Eva’s laugh floats above the mayhem, and I watch her settle into her stride, talking about branding and content strategy and messaging.

The crew slides seamlessly to the giant table, shoveling out heaps of food in between observations about the ways Fork Lick has changed and the ways staying the same has helped create magic for the Bedd family business interests.

Everyone leans in, interested and engaged, as Eva makes connections and builds relationships with my community, while I sit to the side, tracing a finger along the cold metal of my crutches. She’s sounding like someone who might stay.

And that’s a huge fucking problem because… I want her.

Damn it, I want her. I want to know what she’s thinking. Want to hear her laugh at my dry comments. Want to watch her get excited about rusted evaporator pans and old family photographs and this weird little town that’s apparently claiming her the way it claimed me.

I want her to look at me the way she’s looking at this room full of strangers—like they matter, like their stories matter, like she has all the time in the world to listen.

I need to just go out and find a date or something. Find some woman in Climax or hell, New York City, so I can work this tension out of my system.

But… I don’t want a date.

I want Eva, and she’s on her way out of Fork Lick.

I’m sweating. The room is too loud, too crowded, too much. I stand abruptly, forgetting about my injury.

Pain shoots through me, white-hot and immediate. I stagger and catch myself on the table. “Shit.”

Everyone stops talking. Eva is at my side immediately. “Are you okay?”

“Fine. I’m fine.”

“You’re not fine. We should go.” She’s already making excuses to Gran, thanking everyone for dinner. I want to protest, but the pain is real, and I feel so anxious I might scream.

Eva helps me into the golf cart—the same as she’s done all week. But her touch feels different now. Charged, electric. Or maybe that’s just me, wound too tight, wanting too much.

She drives faster than before, the cart bouncing over ruts. The silence is thick, loaded with things neither of us is saying.

My jaw is clenched so hard it aches. I’m in pain from my ankle and in pain from wanting her, and I don’t know which is worse.

“Your family has a great vibe,” Eva says, squinting in the darkening farmland as she drives. The dim golf cart lights are not ideal for the terrain.

“They’re not entirely my family,” I say, knowing it’s a lie, not sure why I say it. “But yeah. They’re great.”

Eva swallows and licks her lips. “I’m sure they were kidding about wanting my help with marketing. I mean, they just met me.”

“The Bedd family isn’t known for their jokes.” I force myself to look away from her, to stop thinking about a future where she stays and works closely with all the people close to me.

We reach my house, and Eva parks.
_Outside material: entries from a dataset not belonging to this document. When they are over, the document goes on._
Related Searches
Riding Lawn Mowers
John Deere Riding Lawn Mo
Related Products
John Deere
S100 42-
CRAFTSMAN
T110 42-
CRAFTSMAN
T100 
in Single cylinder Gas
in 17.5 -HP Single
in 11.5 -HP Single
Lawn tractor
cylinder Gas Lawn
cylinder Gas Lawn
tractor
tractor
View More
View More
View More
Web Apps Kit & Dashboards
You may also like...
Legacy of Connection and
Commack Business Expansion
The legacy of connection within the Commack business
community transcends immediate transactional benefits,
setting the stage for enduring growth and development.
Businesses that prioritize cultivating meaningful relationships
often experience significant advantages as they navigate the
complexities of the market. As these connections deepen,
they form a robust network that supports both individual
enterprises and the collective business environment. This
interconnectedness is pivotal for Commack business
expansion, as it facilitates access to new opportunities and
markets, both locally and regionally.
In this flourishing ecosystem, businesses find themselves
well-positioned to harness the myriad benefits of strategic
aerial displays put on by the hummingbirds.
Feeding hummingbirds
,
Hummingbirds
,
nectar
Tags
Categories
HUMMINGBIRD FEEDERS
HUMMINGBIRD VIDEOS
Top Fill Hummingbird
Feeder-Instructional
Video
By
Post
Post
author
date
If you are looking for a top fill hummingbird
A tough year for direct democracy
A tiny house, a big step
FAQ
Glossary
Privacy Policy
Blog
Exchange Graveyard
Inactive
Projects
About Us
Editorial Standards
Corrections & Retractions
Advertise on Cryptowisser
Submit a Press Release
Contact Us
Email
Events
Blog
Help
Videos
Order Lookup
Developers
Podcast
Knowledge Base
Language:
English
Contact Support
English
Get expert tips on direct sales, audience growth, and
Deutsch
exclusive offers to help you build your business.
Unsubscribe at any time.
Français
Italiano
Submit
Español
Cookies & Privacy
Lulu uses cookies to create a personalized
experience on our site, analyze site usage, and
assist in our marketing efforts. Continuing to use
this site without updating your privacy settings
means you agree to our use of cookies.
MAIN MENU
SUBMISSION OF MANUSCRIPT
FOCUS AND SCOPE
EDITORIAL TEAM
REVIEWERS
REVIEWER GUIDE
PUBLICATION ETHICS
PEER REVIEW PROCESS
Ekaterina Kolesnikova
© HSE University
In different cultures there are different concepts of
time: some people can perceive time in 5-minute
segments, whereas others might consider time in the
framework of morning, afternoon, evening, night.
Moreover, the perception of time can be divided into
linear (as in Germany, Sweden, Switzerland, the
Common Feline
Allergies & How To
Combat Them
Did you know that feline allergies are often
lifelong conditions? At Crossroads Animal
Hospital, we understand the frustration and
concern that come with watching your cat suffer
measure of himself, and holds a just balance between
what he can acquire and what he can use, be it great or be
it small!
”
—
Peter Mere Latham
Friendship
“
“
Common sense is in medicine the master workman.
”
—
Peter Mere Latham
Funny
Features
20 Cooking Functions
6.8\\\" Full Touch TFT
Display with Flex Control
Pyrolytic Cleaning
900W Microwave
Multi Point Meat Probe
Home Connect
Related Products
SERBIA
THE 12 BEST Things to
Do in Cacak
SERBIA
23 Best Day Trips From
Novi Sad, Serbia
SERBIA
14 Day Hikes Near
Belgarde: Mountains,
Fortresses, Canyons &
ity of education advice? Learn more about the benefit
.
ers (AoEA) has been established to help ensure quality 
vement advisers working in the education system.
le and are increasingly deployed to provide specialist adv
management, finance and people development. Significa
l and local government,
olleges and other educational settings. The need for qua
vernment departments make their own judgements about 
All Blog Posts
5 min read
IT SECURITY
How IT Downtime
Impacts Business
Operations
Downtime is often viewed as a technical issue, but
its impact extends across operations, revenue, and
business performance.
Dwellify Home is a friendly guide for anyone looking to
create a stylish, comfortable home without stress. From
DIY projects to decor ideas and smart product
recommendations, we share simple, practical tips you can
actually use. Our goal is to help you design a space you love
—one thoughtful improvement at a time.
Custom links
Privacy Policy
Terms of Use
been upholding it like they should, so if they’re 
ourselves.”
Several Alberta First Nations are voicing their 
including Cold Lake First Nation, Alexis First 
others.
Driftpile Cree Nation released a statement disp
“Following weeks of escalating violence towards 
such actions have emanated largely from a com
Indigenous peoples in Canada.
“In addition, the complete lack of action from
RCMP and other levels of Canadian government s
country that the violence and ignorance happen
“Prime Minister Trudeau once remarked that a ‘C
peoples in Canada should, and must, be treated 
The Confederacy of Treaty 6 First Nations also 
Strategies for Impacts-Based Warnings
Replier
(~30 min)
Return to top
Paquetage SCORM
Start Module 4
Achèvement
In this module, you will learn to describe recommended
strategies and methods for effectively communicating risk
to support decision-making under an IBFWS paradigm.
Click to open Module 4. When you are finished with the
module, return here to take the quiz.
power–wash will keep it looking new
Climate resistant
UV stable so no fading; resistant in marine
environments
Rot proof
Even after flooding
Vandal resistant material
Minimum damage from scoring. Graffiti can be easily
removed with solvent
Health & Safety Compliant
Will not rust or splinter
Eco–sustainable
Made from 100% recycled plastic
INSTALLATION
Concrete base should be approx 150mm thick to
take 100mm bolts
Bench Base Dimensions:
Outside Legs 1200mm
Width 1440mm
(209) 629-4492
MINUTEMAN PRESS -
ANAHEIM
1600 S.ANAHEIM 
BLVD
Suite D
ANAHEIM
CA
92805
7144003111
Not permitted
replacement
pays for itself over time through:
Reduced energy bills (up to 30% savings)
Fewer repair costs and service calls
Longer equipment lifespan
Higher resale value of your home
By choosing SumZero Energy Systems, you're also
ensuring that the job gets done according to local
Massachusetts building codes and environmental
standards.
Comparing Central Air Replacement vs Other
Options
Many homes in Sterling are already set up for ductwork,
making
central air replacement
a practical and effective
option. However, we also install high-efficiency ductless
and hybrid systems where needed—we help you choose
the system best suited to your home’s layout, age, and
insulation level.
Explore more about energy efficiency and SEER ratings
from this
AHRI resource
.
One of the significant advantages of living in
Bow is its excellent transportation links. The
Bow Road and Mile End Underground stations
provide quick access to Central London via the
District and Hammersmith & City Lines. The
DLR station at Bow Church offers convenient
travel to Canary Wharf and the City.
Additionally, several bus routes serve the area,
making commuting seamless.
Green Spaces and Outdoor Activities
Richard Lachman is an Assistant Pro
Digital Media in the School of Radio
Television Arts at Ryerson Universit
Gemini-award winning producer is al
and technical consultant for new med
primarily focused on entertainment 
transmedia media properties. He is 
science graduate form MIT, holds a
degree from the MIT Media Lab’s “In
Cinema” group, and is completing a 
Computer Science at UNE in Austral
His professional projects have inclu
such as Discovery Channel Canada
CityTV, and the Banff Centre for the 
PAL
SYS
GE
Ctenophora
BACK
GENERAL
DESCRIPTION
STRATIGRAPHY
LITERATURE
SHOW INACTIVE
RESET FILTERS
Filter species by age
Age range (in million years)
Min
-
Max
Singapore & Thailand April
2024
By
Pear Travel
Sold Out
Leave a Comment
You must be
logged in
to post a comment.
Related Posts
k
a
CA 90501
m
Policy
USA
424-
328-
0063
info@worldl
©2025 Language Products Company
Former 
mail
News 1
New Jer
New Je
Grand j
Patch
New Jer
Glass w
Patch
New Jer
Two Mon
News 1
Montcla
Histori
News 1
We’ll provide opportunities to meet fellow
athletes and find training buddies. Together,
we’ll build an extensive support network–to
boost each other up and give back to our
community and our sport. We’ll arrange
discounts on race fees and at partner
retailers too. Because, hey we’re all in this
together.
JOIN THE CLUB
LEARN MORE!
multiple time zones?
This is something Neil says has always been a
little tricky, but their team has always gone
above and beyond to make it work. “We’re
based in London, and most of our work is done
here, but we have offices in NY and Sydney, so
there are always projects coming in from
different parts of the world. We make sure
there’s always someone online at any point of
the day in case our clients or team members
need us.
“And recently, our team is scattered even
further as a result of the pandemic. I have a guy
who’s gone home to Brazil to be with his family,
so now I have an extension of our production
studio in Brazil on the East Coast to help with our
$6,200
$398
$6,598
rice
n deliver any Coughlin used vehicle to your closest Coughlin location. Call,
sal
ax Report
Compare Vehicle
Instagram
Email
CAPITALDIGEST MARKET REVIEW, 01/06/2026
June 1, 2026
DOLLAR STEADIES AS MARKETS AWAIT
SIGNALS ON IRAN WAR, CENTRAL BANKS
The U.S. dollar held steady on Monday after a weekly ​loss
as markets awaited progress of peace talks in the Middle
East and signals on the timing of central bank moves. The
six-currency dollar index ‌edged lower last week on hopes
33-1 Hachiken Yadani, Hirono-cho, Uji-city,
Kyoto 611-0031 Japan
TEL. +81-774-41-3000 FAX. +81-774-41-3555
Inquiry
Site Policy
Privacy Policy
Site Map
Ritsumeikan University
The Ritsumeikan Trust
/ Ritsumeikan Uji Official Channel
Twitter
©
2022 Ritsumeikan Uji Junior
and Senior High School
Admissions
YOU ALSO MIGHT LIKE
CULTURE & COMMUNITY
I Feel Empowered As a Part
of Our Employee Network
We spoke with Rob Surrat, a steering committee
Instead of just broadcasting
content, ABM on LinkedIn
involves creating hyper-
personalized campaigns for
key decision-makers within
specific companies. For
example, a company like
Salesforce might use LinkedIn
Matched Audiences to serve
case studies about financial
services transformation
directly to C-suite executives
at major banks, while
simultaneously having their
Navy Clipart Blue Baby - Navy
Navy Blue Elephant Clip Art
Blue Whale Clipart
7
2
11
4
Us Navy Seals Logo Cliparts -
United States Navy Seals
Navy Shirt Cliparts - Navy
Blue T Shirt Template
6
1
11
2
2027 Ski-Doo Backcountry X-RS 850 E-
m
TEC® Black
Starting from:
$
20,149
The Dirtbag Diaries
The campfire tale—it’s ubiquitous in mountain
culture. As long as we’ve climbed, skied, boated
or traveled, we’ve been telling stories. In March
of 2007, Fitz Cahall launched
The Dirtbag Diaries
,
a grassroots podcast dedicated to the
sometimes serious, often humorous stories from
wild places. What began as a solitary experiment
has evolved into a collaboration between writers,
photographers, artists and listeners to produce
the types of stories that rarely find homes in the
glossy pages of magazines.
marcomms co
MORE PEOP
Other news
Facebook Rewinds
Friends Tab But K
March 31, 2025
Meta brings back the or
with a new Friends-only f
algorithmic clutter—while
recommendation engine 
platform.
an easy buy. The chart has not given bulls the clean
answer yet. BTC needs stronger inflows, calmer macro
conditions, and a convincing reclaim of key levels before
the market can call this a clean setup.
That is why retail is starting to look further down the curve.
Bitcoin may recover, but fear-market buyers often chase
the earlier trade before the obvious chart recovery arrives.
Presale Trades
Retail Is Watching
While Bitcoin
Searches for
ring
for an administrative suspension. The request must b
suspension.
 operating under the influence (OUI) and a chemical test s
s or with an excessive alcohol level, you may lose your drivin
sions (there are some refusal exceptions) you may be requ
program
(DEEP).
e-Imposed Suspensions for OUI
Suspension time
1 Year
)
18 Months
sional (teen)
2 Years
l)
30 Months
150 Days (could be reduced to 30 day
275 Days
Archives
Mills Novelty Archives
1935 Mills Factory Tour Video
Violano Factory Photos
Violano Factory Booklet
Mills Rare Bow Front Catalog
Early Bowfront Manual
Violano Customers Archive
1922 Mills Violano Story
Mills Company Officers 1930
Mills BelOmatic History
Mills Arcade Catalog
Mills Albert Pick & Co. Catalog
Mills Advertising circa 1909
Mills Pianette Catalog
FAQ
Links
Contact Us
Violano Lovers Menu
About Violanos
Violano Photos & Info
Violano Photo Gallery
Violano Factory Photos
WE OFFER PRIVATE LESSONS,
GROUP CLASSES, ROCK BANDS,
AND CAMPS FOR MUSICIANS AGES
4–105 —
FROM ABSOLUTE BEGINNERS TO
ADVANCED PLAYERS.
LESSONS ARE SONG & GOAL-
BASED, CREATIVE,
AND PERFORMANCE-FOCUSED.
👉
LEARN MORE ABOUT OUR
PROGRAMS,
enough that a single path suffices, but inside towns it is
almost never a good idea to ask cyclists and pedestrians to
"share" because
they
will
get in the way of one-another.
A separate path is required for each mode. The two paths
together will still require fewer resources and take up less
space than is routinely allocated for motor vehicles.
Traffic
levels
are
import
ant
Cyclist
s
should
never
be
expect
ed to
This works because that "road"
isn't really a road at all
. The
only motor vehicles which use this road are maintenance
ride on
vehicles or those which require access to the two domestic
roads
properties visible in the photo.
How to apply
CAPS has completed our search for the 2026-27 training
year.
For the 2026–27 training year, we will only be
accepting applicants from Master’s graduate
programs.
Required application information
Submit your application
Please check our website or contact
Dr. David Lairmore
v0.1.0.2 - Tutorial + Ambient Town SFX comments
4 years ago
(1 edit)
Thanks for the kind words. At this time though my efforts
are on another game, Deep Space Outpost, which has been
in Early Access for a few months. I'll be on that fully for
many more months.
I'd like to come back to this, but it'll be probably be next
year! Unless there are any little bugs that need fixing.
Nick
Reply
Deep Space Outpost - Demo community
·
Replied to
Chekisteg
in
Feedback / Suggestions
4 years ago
What I want to do is reach out, pull her in, and kiss her until she understands exactly what the problem is.

This thought terrifies me, and it doesn’t help when she leans in, lips parted, clearly expecting me to do just that.

I lean in… and reach past her for my crutches propped in the back seat. I clear my throat and extract myself from the golf cart. “Goodnight, Eva.”

I go inside before she can respond. Before I can see the look on her face. Before I do something I can’t take back. I lean against the closed door, breathing hard.

Through the window, I watch her sit in the golf cart for a long moment. She’s not moving. Just sitting there with her hands on the wheel, staring at my front door.

Then she shakes her head slightly, like she’s clearing it, like she’s dismissing something, and drives away.

The golf cart disappears into the trees, and I stand in my dark house alone, telling myself I did the right thing.

Telling myself this is what I wanted.

Telling myself that the ache in my chest will fade by morning.